What compounds might make the PXE cell look like a normal cell?
NIH clinical study – develop protocol
Treatments, model systems?
Issues of antioxidants reversing damage?
Treatments of cells with small molecules
Consortium – clinical and molecular
Clinical Study at NIH
With support from the NIH, PXE International is about to launch a 3-year clinical investigation into the manifestations of PXE. This study will focus on characterizing the clinical manifestations of PXE – something that is not often done well in rare diseases, which usually are characterized by case reports of the extremes of the phenotype. After the initial characterization, we will be looking at a variety of possible treatments and interventions, with the goal of establishing a clinical trial in the three-year project.
Except for projects supported by grants from the Simmons Foundation, NIH and Transgenomic, all PXE International research is funded through private donations. The seeds planted by these small donations have grown into grants from foundations, companies and the government.

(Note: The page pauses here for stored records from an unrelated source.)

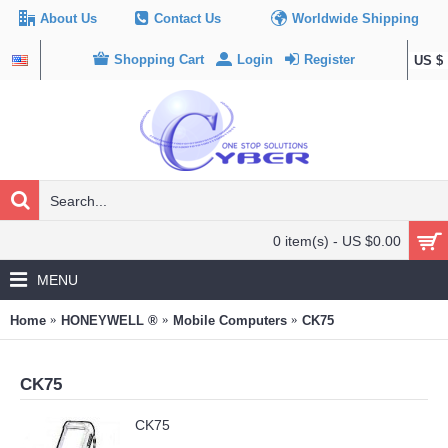
About Us
Contact Us
Worldwide Shipping
Shopping Cart
Login
Register
US $
0 item(s) - US $0.00
MENU
Home
HONEYWELL ®
Mobile Computers
CK75
CK75
CK75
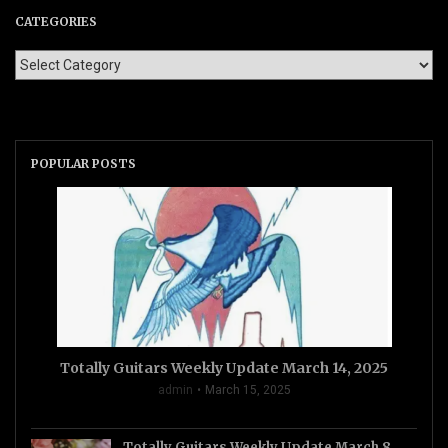
CATEGORIES
POPULAR POSTS
Totally Guitars Weekly Update March 14, 2025
admin
March 15, 2025
Totally Guitars Weekly Update March 8,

PXE International is in a unique and powerful position to advocate for individuals affected by PXE, and our work is vital to them and to others facing similar struggles. It is the only hope for many individuals who desperately fear blindness. PXE International is also a role model for many other groups throughout the world .
Despite the now millions of dollars we have placed into service on PXE research via the NIH, much remains to be done. In the United States, the NIH funds basic research. While this research is critical, we need to move to the next step and look at translating research into treatments. We have a number of labs ready to work on this – it is only up to us to garner the funds to move forward. It is essential, not only to those affected by PXE but also to other groups, to analyze the incredible gold mine of data we have gathered in our search to understand and meet the challenge of PXE. Working into the wee hours of the morning, our fatigue abates through a burning desire to prevent blindness and other difficulties for the thousands of people on our registry. And in so doing, to create a new model of partnership between practitioners and researchers and the individuals they serve.